Die „straffälligen Flüchtlinge“ werden mit Hilfe skrupelloser Medienmogule immer lauter. Die diebische Skandalnudel Elena Udrea, Bevorzugte des Ex-Präsidenten Băsescu (dessen Enthüllungsprozess als Initiator des politisch-geheimdienstlichen Übels läuft, an dem Rumänien leidet), der primitive Neureiche Sebastian Ghiță, ein manipulationsaktiver Medienmogul, die Ex-Spitzenstaatsanwältin und Udrea-Freundin Alina Bica oder der smarte Immobilienschwindler Puiu Popoviciu, sie versuchen aus dem Ausland – in- und außerhalb der EU – ihren Strafvollzug hinauszuzögern und Zeit zu schinden.
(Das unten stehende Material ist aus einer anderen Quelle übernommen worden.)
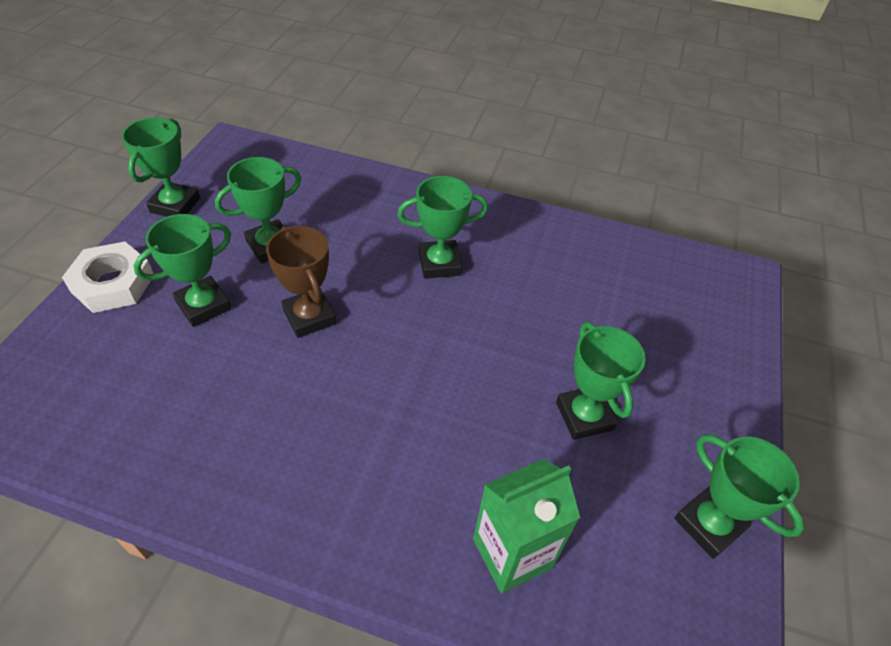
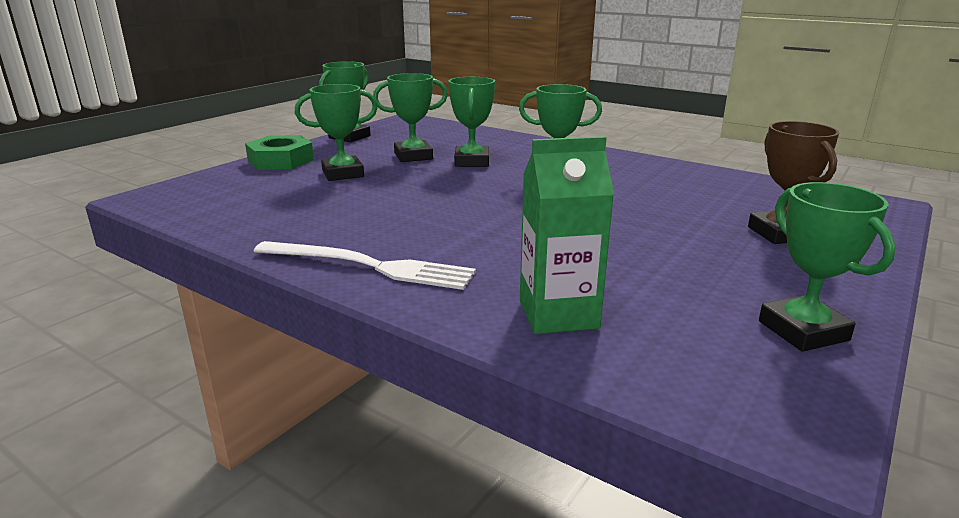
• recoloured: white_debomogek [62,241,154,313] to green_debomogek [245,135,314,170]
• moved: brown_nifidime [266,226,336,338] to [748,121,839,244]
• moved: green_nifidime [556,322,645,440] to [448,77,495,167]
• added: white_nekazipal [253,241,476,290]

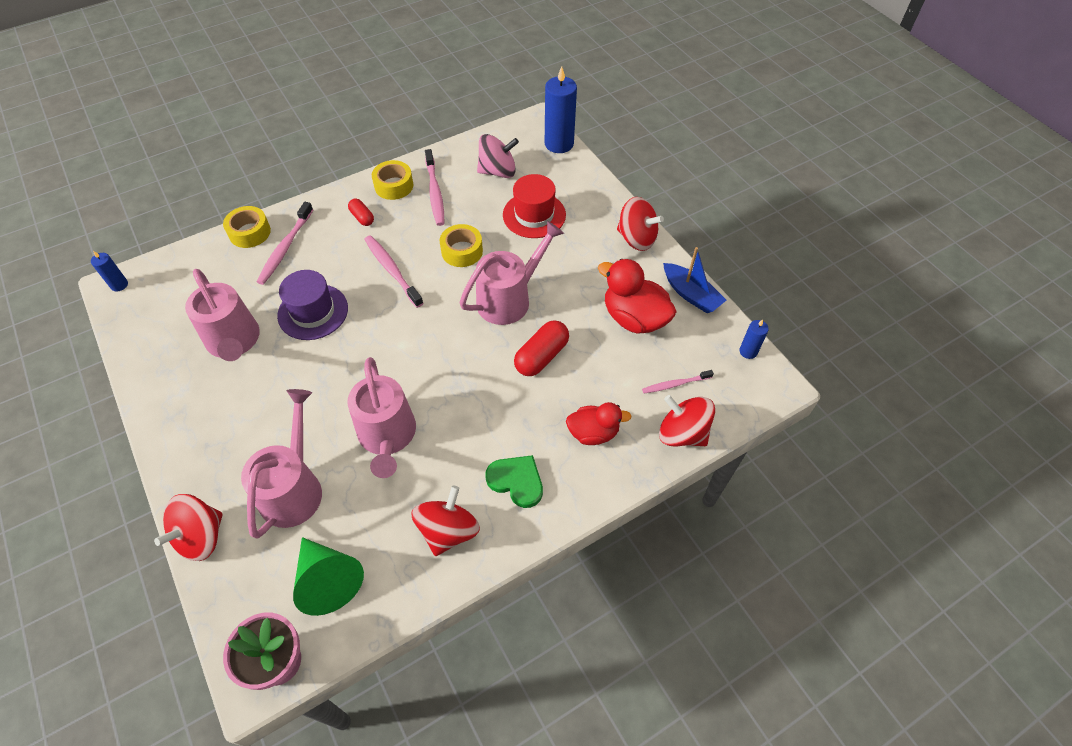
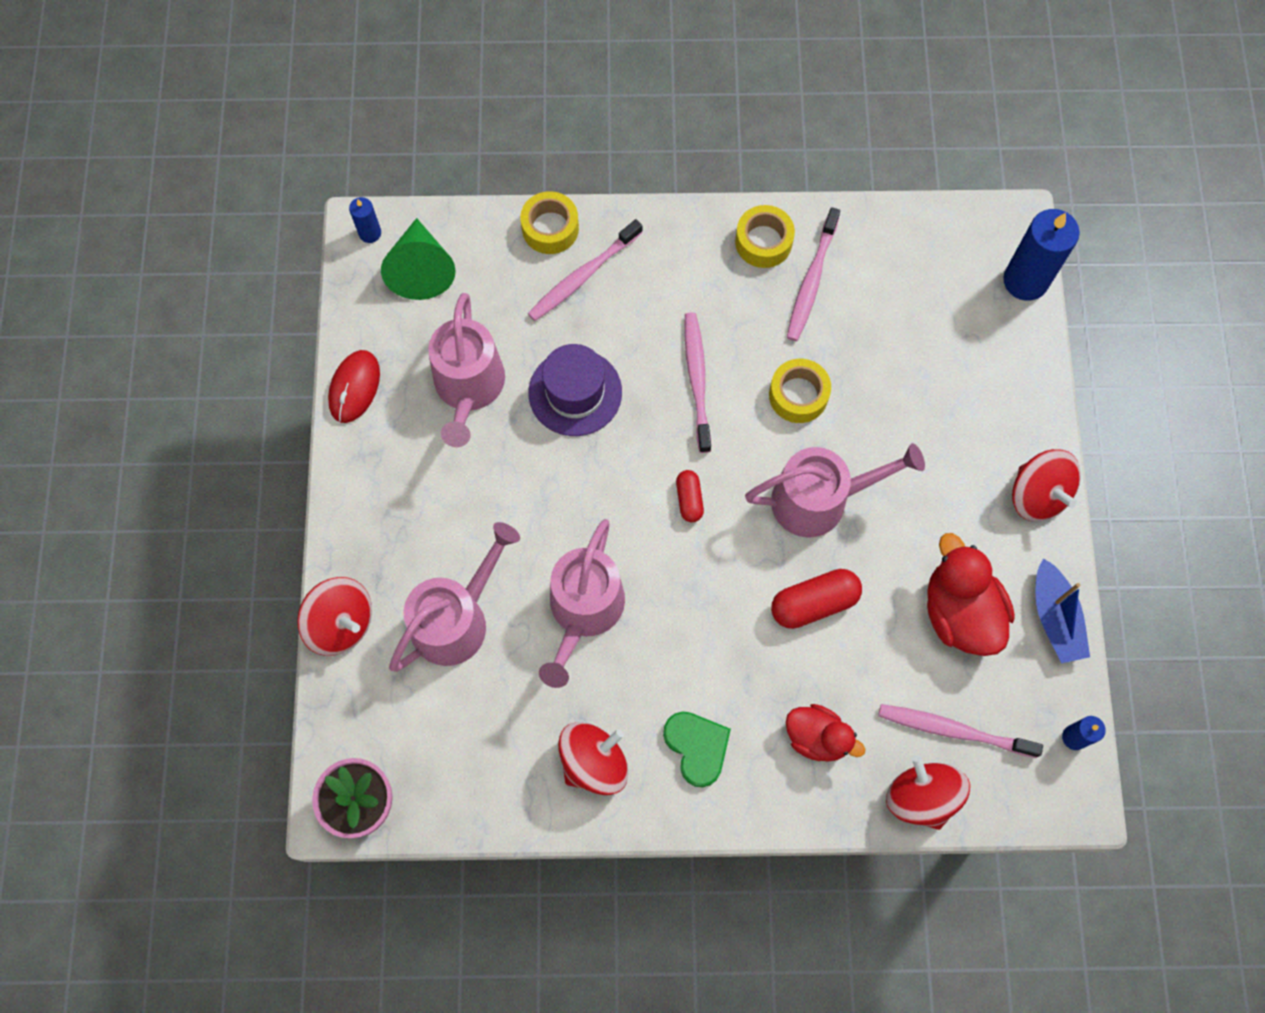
• turned: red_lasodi [154,494,223,561] = [297,577,372,656] 120 degrees counterclockwise
• moved: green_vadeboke [293,537,364,616] to [381,218,456,300]
• moved: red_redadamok [348,198,374,226] to [676,470,704,522]
• removed: pink_lasodi [477,134,519,178]
• removed: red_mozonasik [503,174,566,238]
• resized: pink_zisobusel [642,370,714,393] = [878,704,1043,758] x1.62
• added: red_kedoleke [328,350,380,423]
Anscheinend warten sie auf eine Generalamnestie aller Urteile in Prozessen, die nach 2009 stattfanden (als der Zusammenarbeitsvertrag zwischen der Antikorruptions-Staatsanwaltschaft DNA und dem Inlandsgeheimdienst SRI unterzeichnet wurde).

Bis dahin dürfen wir uns wohl auf einen weiteren Exodus der Strafbaren gefasst machen. An der Generalamnestie aber wird konsequent und strikt im Eigeninteresse gearbeitet, wie bisher an der Novellierung des Strafgesetzbuchs. Alle warnenden europäischen Instanzen sind den Strippenziehern egal. Der Verdacht, dass die Advokaten- und sogar die Richtergilde impliziert ist, verhärtet sich: Manche Beobachter sprechen bereits von einem Geheimkomplott der Gesetzesvertreter gegen den Rechtsstaat, bei dem Mittel des Rechtsstaats genutzt werden, um Straftaten durch überlange Prozesse oder Strafuntersuchungen verjähren zu lassen. Man denke an „Microsoft“: Sieben Ex-Minister kamen durch Verjährung davon. Ist das schon die „Kultur unendlich hingezogener Prozesse“?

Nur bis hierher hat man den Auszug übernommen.